▶ [Complete the following]:
[A] Using the Seaside anniversary essay, explain why the later houses at Seaside fill out their building envelopes more than the early ones did.
[B] Answer these questions from the Seaside anniversary essay, one per line:
(i) Which square was the Athenaeum Square coded to resemble?
(ii) What had originally been proposed where the "temporary retail" shacks now stand on the gulf front?
(iii) Which development attached to Seaside when it grew to the north?
[C] Write a continuation of the Seaside anniversary essay, picking up after its final sentence.

▶ [Extract to read]:
"""

SEASIDE 25TH ANNIVERSARY
September, 2006
Seaside
is very similar and also very different from what we thought it would be.
Seaside as
built is very similar physically to the plan of 25 years ago--perhaps more than
any of our plans since. The deviations that did occur, such as the “temporary
retail” shacks on the gulf front are not at all bad. Indeed, it is possibly
better than the open square that we originally proposed.
Also different is the Athenaeum Square, which was coded to be similar
to Jackson Square in New Orleans, but which has emerged as building types akin
to the lawn at the University of Virginia--it is neither better nor worse,
just different. Generally, over time, as the house lots became more expensive,
the building envelopes envisioned by the code became more filled out. The early
houses were smaller and articulated into pavilions; the later ones are boxier
and in my opinion, conducive to better urbanism. Even the hard-to-implement parts
of the plan: the live-work units, the public school, the chapel, have
been achieved. Perhaps the most difficult of all, the Krier Tower,
is now closer to reality than ever.
Other differences were due to the personality of the founders
as surely as any of the technical aspects of the plan and code. Robert and
Daryl were true architectural connoisseurs and Seaside now has a series of brilliant
architectural pieces that exceed the code standards. The Rossi, Stern, Chatham,
Gorlin, Mockbee, Machado-Silvetti, Hall, Burke, Massengale, Solomon and Merrill
buildings (I am listing only the better known names—not just the better
buildings) led Seaside to become a kind of architectural mecca, quite
independent of the urbanism. This was not expected by me. It was too much to
hope for.
Another unexpected asset: Robert, and particularly Daryl, became
great incubators of commercial talent. Seaside has spawned scores of private
businesses, some starting as humbly as a barbecue or a flea market table, which
have now become the backbone of the town center. It is a credit to the Seaside plan that it had
the capacity to absorb them. We did envision that Seaside
would expand to the north, and when Watercolor came along it was able to attach
to Seaside. Today,
in this little patch there is more first-rate architecture and urbanism
than anywhere else in Florida,
not excluding older and larger cities.

"""

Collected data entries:
"""

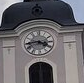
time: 3:43
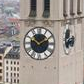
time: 1:50
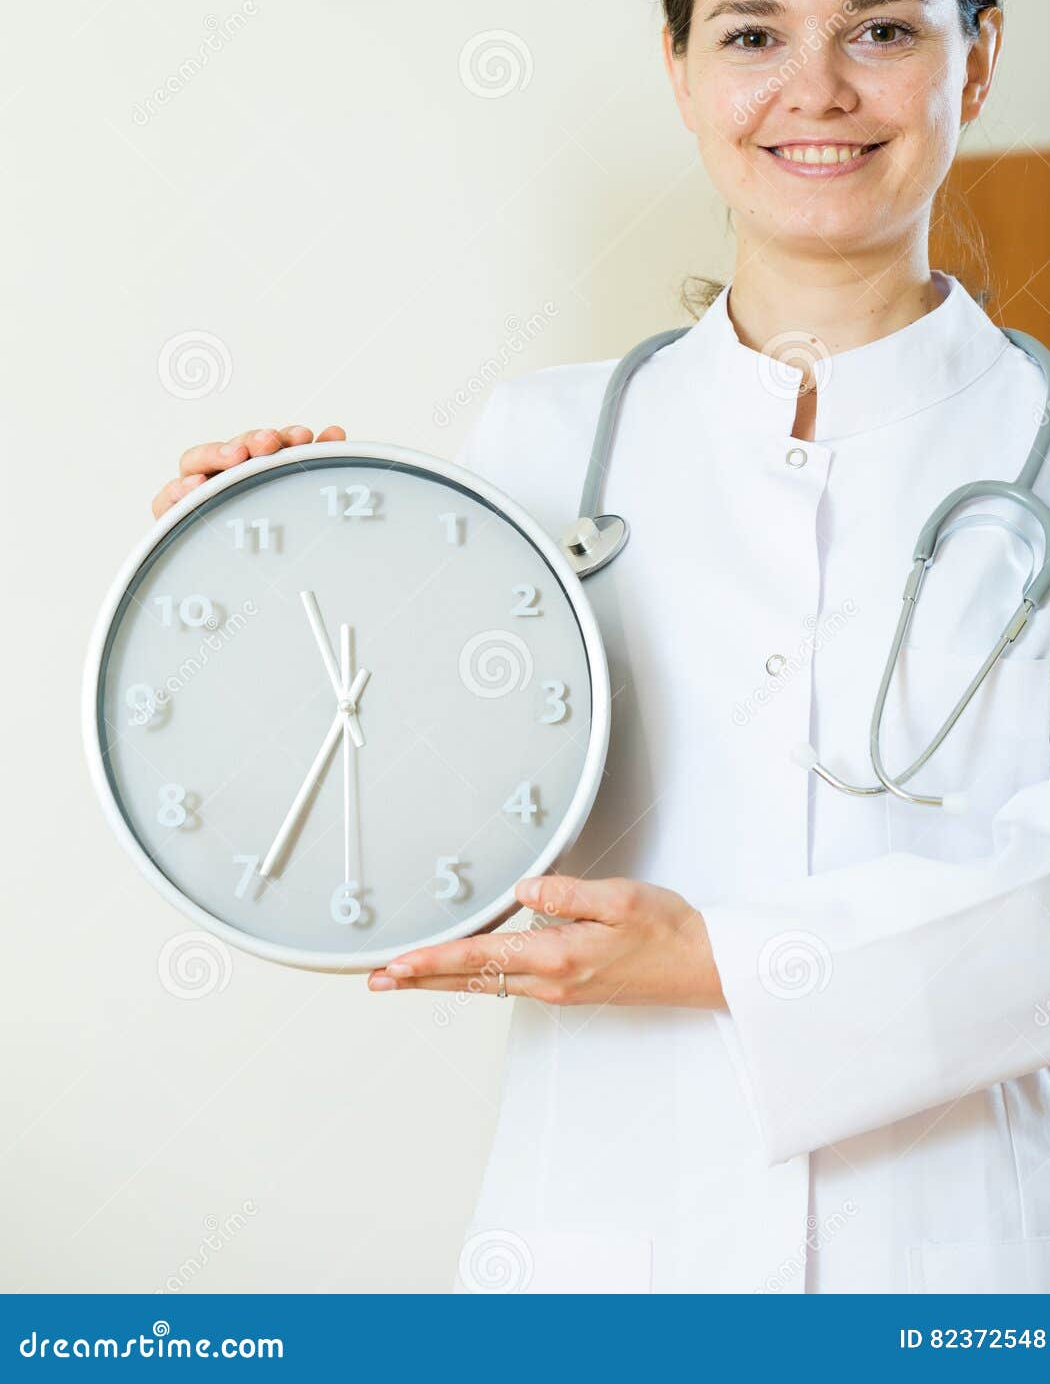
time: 11:34
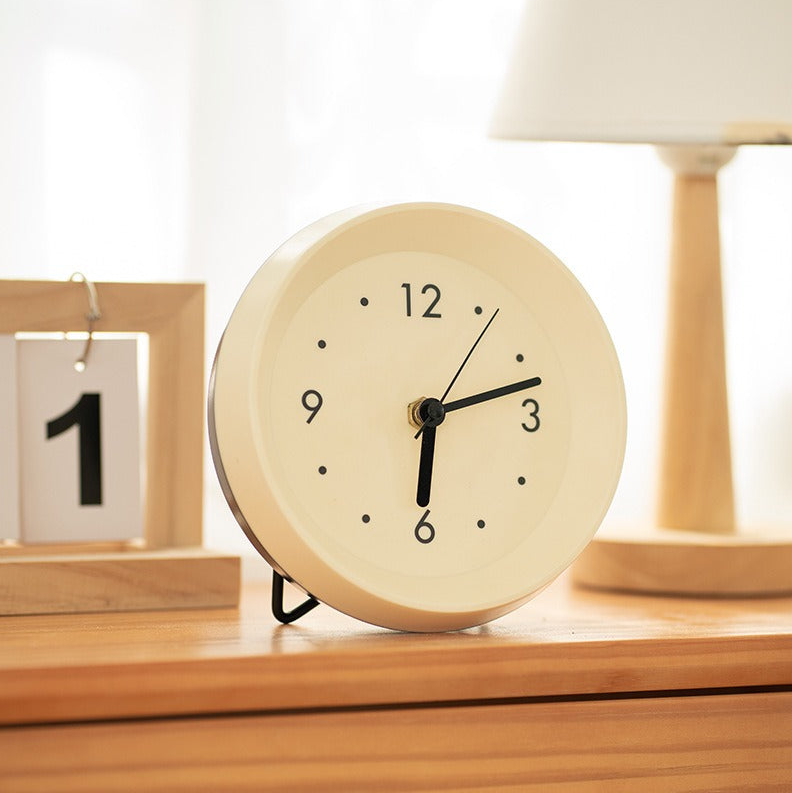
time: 6:12
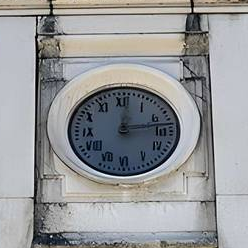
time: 12:13
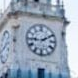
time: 9:10
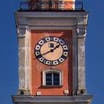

"""

▶ [Exercise results]:
[A] As house lots grew more expensive over time, builders filled out more of the building envelopes the code allowed. The early houses were smaller and split into pavilions, while the later ones are boxier.

[B]
(i) Jackson Square in New Orleans
(ii) An open square
(iii) Watercolor

[C]
Seaside’s
inception intercepted the then-emerging development pattern of high rise coastal
condominiums, with the inland abandoned to undervalued second-rate uses and
parking lots. Seaside
extended the value of waterfront in depth, and as a result created not just a
more human and ecological pattern but it created great wealth. This has
been distributed not just among the Davis
siblings but broadly among realtors, restaurateurs and most hearteningly
the contractors and their craftsmen. Seaside, as a result of Robert and Daryl
Davis’s fanaticism, gradually raised the standard of craftsmanship until it was
proven that people will pay for quality design and construction.
The crews with which Seaside
first started its buildings could hardly hammer a nail or hang
sheetrock. straight—the usual. Twenty years later the crews, not only at Seaside but throughout the Panhandle, have become masters
of a craftsmanship unsurpassed anywhere in the U.S. This excellence has created
wealth for the working people as they charge well for it. The very latest
houses at Seaside
are like cabinets. And the workmanship has decanted the subsequent towns of
Rosemary Beach and Alys
Beach—which are perhaps even
better in their craftsmanship.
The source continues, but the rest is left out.